Germany swept the board at the first World Combined Pony Driving Championships in Austria, taking individual gold in pony fours, pony pairs, pony singles and the overall 17-strong team competition.
Tobias Bucker, individual bronze medallist and a member of Germany’s gold medal team in the 2002 European Pony Four-in-Hand Championships, driving his eight-month-pregnant wife’s Welsh pony, Danyloo, produced a fabulous dressage test to take a decisive lead in the single pony division.
British driver Julie Camm and her Welsh section D, Pannau Pandora, put in a stellar performance to lie second, ahead of the USA’s Sara Schmitt.
“It was a huge learning curve but considering that it’s Pandora’s first season, she coped really well,” said Julie, a hotelier from Bristol.
In pony pairs, Germany’s Steffen Abicht established a 12-point lead from team-mate Franz-Josef Lemkuhl. Austrian driver Josef Stickelberger, the eventual silver medallist, was third in this phase, while Britain’s Ursula Hirschberg was eighth with her Welsh ponies.
Despite the loss of Gerhard Gerich – who had two ponies vetted out before the start – Germany dominated the four-in-hand, with European Champion Dirk Gerkens, a hunting
-mad farrier from Paderborn, leading throughout.
His team-mate, Martin Thiemann, was third in the dressage behind Belgium’s Mia Allo. British national champion Emily Bennett was sixth with her black Welsh/Hackneys, leaving the British in second to Germany after two days of dressage.
Temperatures soared for the demanding cross-country. However, hard tracks and generous time-allowances meant that the course drove well. The spectator-friendly showground, with the main arena surrounded by seven closely grouped obstacles, created a compact, raucous atmosphere – rather daunting for newcomers.
In singles, individual British driver Liz Rowe was tipped out in obstacle two – the water – but completed the course. Sweden’s Anne-Christine Arvidsson won the marathon, but Tobias Bucker did enough to maintain his lead. Steffen Abicht extended his pony pairs lead and Dirk Gerkens tightened his grip on the four-in-hand, while Thiemann moved up to silver.
British chances slipped away when Ursula Hirschberg’s black Welsh pony, Freeway, ran into a post in the bogey water obstacle, injuring a shoulder. Sadly Freeway had to be put down.
The devastated Cheshire-based driver decided to complete the championships and drove her spare pony in the final day’s cone driving.
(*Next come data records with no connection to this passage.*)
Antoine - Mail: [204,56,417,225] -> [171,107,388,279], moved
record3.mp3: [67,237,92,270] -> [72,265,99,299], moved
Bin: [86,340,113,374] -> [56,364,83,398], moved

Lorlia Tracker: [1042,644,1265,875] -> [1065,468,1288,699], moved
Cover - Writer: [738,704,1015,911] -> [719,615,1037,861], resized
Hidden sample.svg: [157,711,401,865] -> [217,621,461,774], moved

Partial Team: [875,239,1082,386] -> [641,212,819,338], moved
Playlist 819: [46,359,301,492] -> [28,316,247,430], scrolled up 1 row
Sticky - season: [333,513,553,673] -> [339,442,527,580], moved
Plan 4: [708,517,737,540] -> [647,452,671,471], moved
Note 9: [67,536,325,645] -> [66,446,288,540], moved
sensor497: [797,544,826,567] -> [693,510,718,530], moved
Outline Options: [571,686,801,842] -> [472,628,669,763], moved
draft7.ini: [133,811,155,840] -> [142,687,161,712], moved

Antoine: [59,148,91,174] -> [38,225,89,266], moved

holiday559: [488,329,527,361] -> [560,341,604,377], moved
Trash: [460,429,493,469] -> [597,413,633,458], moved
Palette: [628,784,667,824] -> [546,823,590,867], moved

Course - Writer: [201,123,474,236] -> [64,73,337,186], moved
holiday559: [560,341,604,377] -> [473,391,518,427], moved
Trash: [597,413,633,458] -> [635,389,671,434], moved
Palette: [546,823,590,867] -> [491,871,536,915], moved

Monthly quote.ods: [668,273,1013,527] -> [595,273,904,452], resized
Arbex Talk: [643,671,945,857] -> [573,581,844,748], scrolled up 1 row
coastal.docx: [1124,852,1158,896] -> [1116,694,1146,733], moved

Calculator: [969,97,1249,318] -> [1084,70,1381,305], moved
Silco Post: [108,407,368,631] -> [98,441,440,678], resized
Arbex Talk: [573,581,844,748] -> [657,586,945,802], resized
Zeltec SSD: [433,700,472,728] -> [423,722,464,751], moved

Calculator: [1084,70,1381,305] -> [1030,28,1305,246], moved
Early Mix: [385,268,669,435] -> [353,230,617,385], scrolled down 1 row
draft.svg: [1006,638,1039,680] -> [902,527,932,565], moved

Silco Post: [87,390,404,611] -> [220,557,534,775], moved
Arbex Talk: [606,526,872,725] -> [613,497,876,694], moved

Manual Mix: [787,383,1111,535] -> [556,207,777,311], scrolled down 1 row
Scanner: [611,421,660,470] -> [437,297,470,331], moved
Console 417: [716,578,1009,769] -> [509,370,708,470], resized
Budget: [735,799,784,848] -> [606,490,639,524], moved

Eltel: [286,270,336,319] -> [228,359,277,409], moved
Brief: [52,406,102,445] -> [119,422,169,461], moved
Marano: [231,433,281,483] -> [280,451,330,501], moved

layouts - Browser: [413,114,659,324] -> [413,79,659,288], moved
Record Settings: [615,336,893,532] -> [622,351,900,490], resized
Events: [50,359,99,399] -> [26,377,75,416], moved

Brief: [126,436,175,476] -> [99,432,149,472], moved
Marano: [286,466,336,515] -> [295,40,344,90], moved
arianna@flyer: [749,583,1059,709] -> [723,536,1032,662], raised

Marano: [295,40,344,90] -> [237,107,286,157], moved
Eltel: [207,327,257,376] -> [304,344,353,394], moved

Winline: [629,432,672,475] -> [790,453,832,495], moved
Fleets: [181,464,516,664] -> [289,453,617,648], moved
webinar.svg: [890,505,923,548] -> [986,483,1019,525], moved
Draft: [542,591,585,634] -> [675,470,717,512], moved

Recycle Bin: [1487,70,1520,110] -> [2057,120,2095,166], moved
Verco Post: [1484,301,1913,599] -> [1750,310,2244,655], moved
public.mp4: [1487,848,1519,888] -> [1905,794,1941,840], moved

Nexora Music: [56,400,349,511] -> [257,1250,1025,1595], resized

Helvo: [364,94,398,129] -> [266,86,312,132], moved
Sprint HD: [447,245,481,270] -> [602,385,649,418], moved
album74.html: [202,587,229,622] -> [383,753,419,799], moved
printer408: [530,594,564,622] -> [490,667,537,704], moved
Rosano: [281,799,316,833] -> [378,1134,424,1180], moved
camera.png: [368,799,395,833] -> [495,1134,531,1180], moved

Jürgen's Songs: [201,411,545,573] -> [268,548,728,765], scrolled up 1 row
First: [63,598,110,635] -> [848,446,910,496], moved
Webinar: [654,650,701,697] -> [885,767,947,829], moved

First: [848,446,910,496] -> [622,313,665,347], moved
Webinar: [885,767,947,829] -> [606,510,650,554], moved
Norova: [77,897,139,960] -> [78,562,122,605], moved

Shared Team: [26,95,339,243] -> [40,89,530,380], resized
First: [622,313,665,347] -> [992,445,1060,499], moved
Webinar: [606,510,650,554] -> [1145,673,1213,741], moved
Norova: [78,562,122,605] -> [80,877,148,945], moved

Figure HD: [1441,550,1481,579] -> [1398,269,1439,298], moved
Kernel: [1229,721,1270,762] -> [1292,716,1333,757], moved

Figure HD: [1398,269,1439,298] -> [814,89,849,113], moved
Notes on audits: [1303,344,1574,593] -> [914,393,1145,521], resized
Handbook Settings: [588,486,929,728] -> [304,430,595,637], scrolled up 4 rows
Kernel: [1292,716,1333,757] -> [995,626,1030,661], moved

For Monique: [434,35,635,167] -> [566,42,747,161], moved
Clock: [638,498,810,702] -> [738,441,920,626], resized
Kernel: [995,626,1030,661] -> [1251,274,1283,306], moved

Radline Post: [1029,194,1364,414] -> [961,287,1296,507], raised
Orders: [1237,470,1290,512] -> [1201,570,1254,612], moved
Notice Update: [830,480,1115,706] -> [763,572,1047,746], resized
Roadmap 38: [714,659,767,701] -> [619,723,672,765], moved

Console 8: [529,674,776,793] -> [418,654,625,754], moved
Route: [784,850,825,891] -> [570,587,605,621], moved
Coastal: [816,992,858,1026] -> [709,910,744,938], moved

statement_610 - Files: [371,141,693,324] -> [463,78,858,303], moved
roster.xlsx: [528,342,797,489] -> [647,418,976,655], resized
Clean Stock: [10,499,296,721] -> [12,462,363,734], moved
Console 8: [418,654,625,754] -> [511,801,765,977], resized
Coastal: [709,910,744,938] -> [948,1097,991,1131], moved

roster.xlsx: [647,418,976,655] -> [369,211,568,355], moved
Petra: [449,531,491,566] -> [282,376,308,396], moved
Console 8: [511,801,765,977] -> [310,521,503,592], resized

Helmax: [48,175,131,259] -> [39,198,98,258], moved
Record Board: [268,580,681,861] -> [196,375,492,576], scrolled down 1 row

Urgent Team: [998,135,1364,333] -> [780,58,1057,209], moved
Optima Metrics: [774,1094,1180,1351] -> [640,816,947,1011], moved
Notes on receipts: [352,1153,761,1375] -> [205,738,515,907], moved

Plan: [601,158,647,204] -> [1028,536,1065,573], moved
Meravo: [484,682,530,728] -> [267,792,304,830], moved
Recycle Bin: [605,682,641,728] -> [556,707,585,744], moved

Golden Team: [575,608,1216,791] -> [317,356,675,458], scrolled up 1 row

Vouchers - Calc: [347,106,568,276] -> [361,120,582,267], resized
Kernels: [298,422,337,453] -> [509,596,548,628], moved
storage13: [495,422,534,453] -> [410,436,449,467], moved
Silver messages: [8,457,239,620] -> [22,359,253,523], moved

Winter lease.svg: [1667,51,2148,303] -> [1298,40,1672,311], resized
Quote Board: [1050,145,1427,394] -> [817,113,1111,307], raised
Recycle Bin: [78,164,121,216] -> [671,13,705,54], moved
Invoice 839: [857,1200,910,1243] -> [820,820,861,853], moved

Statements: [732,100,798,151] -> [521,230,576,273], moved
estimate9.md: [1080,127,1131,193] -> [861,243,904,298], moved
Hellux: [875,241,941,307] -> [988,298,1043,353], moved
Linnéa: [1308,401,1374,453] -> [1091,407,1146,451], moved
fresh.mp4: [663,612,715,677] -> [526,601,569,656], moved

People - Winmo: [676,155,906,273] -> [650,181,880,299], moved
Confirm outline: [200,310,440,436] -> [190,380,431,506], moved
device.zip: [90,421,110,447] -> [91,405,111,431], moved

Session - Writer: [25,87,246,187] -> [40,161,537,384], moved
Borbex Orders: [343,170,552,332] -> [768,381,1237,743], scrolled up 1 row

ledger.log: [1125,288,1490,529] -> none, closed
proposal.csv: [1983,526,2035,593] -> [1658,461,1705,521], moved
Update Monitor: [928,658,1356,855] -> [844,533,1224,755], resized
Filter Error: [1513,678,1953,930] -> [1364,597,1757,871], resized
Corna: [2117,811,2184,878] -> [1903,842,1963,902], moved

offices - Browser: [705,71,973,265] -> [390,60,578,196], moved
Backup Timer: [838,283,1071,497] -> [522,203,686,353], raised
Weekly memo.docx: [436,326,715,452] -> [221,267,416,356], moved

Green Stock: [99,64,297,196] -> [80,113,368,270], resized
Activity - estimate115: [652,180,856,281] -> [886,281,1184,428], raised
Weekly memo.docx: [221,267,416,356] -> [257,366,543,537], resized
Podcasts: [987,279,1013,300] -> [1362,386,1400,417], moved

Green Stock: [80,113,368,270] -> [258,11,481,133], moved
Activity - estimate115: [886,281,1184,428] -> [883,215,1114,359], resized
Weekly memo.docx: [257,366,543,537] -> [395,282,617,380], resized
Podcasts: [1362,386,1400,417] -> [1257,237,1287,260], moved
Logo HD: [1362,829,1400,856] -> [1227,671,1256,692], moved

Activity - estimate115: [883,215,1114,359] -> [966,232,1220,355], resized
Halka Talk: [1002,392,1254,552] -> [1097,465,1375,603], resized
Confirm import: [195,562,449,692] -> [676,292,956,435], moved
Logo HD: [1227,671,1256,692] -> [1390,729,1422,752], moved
Jo Rennison drove a brilliant marathon with her pair, Albury’s Danny Boy and Mere Of Westmoreland, to pull up to ninth individually.
“The pressure was on and it was hot, but my ponies coped well,” said Jo. “Team spirit pulled us through. It didn’t feel impossible to get in the medals and I’ll definitely have another crack.”
Four-in-hand drivers John Pickford and Philippa Gammell got round safely. Emily Bennett drove with panache into fourth, but a mishap in the cones cost her a chance of a medal and the team slipped to fourth place.
“It was a shame, because my ponies were superb on the marathon and there was just one point in it,” said Emily. “The tight box in the cones just caught me out. Everyone tried their hardest, so we’re not too disappointed.”
Sara Howe and Jane Macdonald’s Welsh pony, Costa Llewelyn – known as Sooty – were outstanding in the cones drive, finishing second in that phase and fifth overall.
“We weren’t quick enough on the marathon because I was too cautious,” said Sara, the highest-placed British driver. “But Sooty was excellent in the cones.”
The drivers from overall World Champion Germany said: “We were surprised to win so comprehensively and we’re sure that the rest will catch up by the next championships.”
Holland took silver and Austria, bronze.